Selected passage:

* START *

Important: Read this before posting to this forum

  1. This forum is for questions related to the use of Apollo. We will answer some general choice modelling questions too, where appropriate, and time permitting. We cannot answer questions about how to estimate choice models with other software packages.
  2. There is a very detailed manual for Apollo available at http://www.ApolloChoiceModelling.com/manual.html. This contains detailed descriptions of the various Apollo functions, and numerous examples are available at http://www.ApolloChoiceModelling.com/examples.html. In addition, help files are available for all functions, using e.g. ?apollo_mnl
  3. Before asking a question on the forum, users are kindly requested to follow these steps:
    1. Check that the same issue has not already been addressed in the forum - there is a search tool.
    2. Ensure that the correct syntax has been used. For any function, detailed instructions are available directly in Apollo, e.g. by using ?apollo_mnl for apollo_mnl
    3. Check the frequently asked questions section on the Apollo website, which discusses some common issues/failures. Please see http://www.apollochoicemodelling.com/faq.html
    4. Make sure that R is using the latest official release of Apollo.
  4. If the above steps do not resolve the issue, then users should follow these steps when posting a question:
    1. provide full details on the issue, including the entire code and output, including any error messages
    2. posts will not immediately appear on the forum, but will be checked by a moderator first. This may take a day or two at busy times. There is no need to submit the post multiple times.

Latent variable estimation

Ask questions about model specifications. Ideally include a mathematical explanation of your proposed model.
bokapatsila
Posts: 21
Joined: 28 Jul 2021, 02:41

Latent variable estimation

Post by bokapatsila »

Hi Stephane ad David,

Is it possible to use Appollo for the estimation of Latent Variables only?

I know how to code 4 latent variables that are based on 16 Likert-scale questions and some demographics, using the structural equation part of a hybrid choice model. However, I am not interested in the measurement part of the model, but only need estimates for those 4 latent variables. Can it be estimated using Apollo? If yes, what changes have to be made to an ICLV example (#24) available for Apollo? Thanks!
stephanehess
Site Admin
Posts: 998
Joined: 24 Apr 2020, 16:29

Re: Latent variable estimation

Post by stephanehess »

Hi

it's not quite clear what you mean here.

The estimation of a model requires a dependent variable. In a hybrid choice model, you have choices and Likert-scale questions as the dependent variables. Which of these would you keep?

Stephane
--------------------------------
Stephane Hess
www.stephanehess.me.uk
bokapatsila
Posts: 21
Joined: 28 Jul 2021, 02:41

Re: Latent variable estimation

Post by bokapatsila »

* END *

Repeat the Apollo forum thread word for word from "Important: Read this" to "other software packages.".

Data segment:
* START *

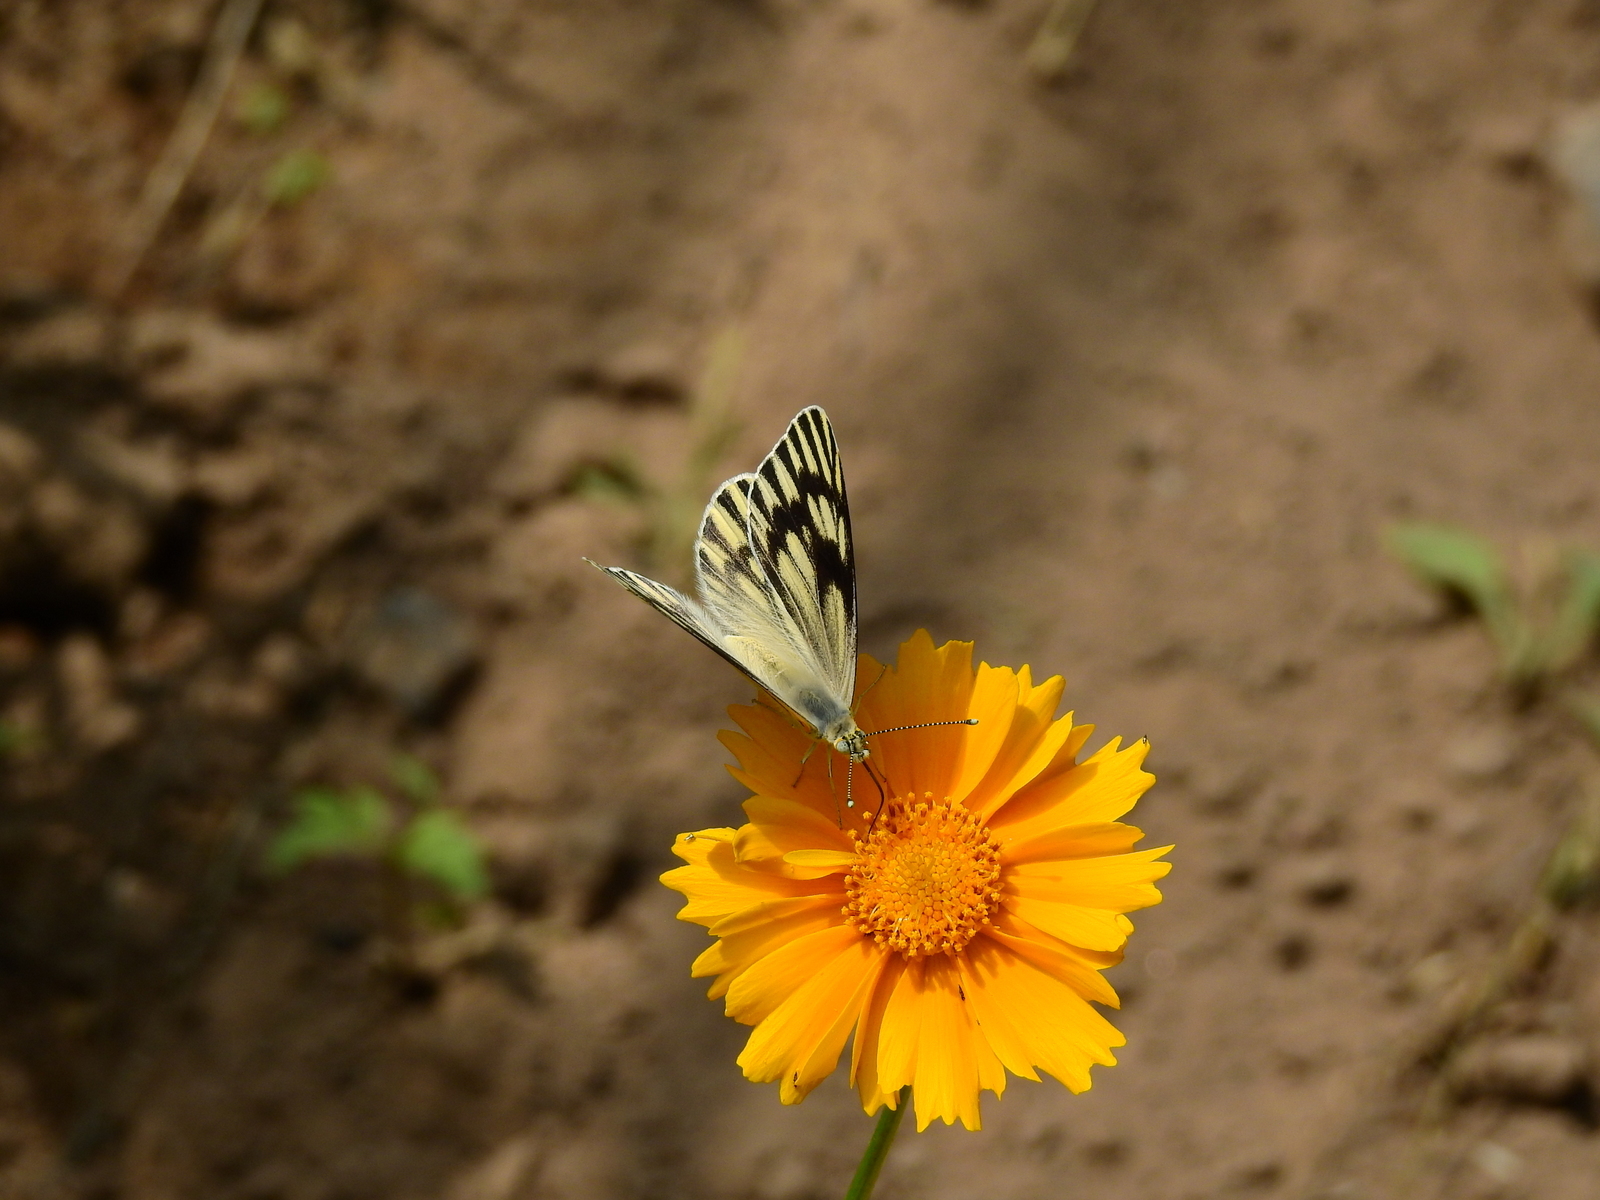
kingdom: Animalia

* END *

Problem solution:
Important: Read this before posting to this forum

  1. This forum is for questions related to the use of Apollo. We will answer some general choice modelling questions too, where appropriate, and time permitting. We cannot answer questions about how to estimate choice models with other software packages.